First Look: 2012 Ford Focus Electric

Detroit maker begins push to electrify its line-up.

by on Jan.07, 2011

Ford shows off the new Focus Electric battery car during a CES preview.

This is the year of the electric vehicle, or so proponents would like to believe, as a wave of battery cars make their debut and the first actually roll into showrooms.  Following last month’s debut of the low-volume Transit Connect Electric delivery van, Ford Motor Co. is rolling out what it hopes will be a more mainstream offering: a battery-powered version of its newly-redesigned compact hatchback, dubbed the Ford Focus Electric.

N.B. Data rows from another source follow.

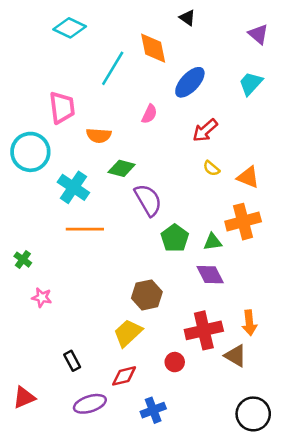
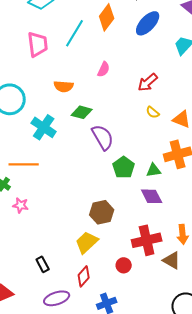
orange diamond: (153, 48) -> (107, 17), turned 48
blue ellipse: (190, 82) -> (148, 23), moved
pink trapezoid: (62, 108) -> (38, 44), moved
orange line: (85, 229) -> (24, 164), moved
pink star: (42, 297) -> (21, 205), moved
red diamond: (124, 376) -> (84, 276), turned -35

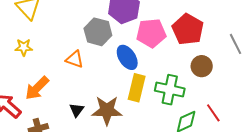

With an estimated range of 100 miles per charge, Ford’s offering won’t reach market until 2012, well behind the introductions of the Nissan Leaf battery-electric vehicle, or BEV, and the Chevrolet Volt plug-in hybrid.  But what the Focus Electric loses by not having first-mover advantage Ford is hoping to more than make up for by offering a wealth of features on its first battery-based passenger car.

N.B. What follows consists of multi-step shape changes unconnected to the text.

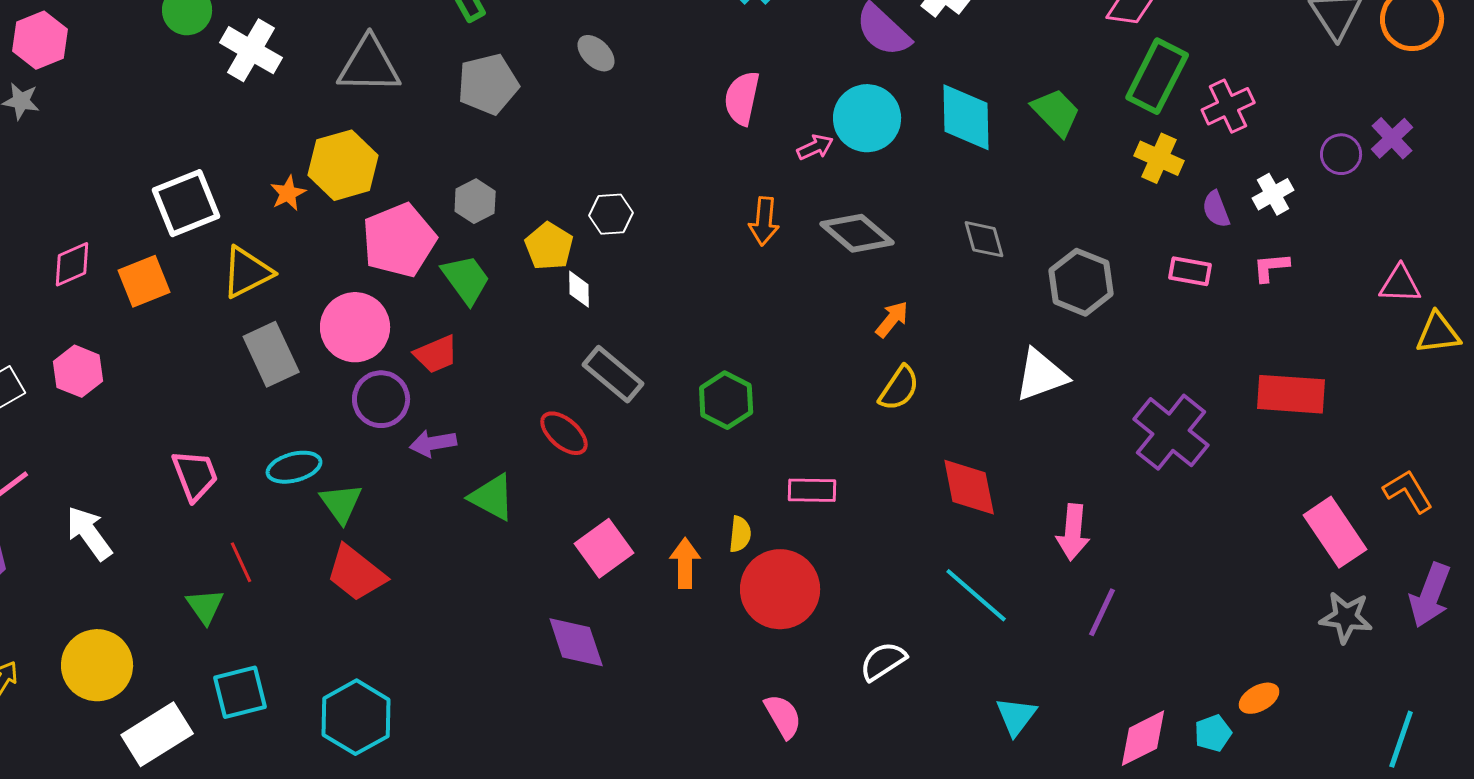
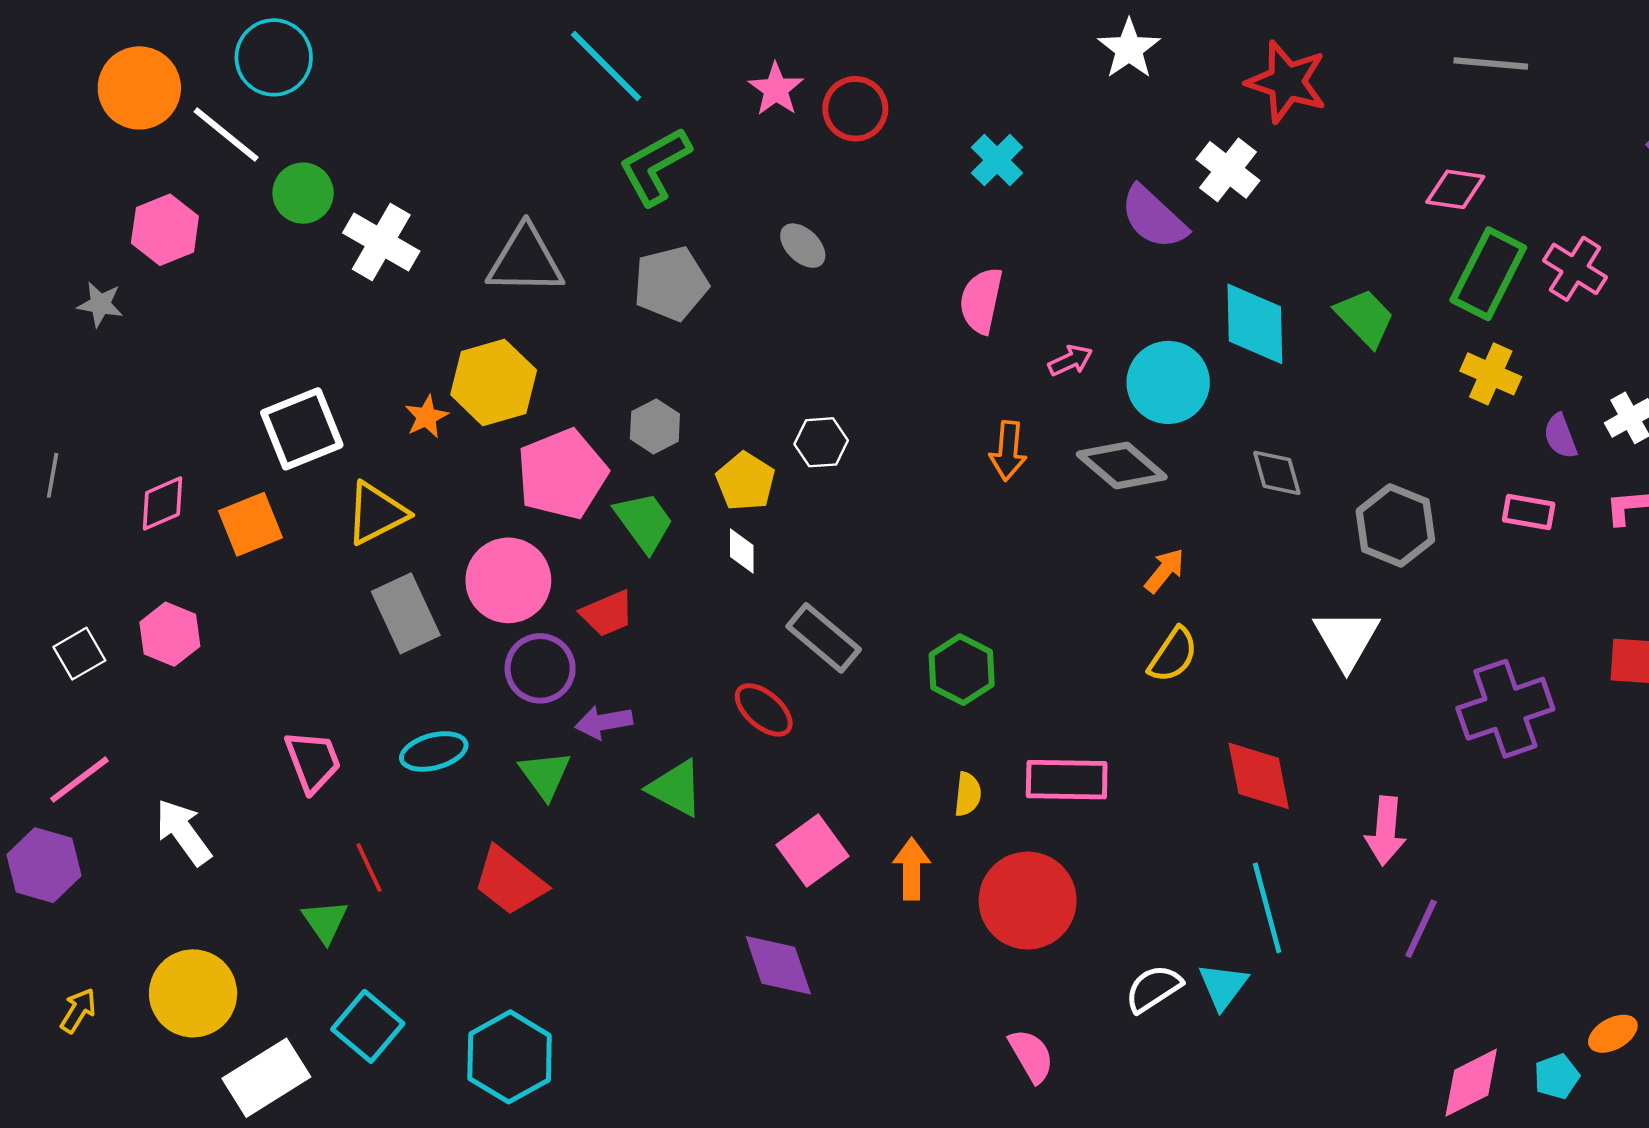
pink hexagon: (40, 40) -> (165, 230), moved
pink cross: (1228, 106) -> (1575, 269), moved, turned -33
cyan circle: (867, 118) -> (1168, 382), moved
white diamond: (579, 289) -> (742, 551), moved
white triangle: (1041, 375) -> (1347, 639), turned -40
purple cross: (1171, 432) -> (1505, 709), turned 32
pink rectangle: (812, 490) -> (1067, 780), size x1.4
green triangle: (341, 503) -> (545, 775), moved
yellow semicircle: (740, 534) -> (968, 794), moved
cyan line: (976, 595) -> (1267, 908), turned 34
cyan square: (240, 692) -> (368, 1026), turned -36
cyan triangle: (1016, 716) -> (1223, 986), moved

The Ford Focus Electric is visually similar to the gas-powered compact, which is offered in both sedan and hatchback configurations.  But there will be a number of changes designed to improve its efficiency, critical when trying to maximize battery power.  That includes a revised grille, an enclosed underbody and special wheels meant to improve aerodynamics, as well as low rolling-resistance tires.

Meanwhile, an LED “light ring” will surround the electric charger port – repurposed from the fuel filler door on a conventional Focus.  Soft blue lights will flash to indicate the Focus Electric is charging and then to signal the battery has been topped off.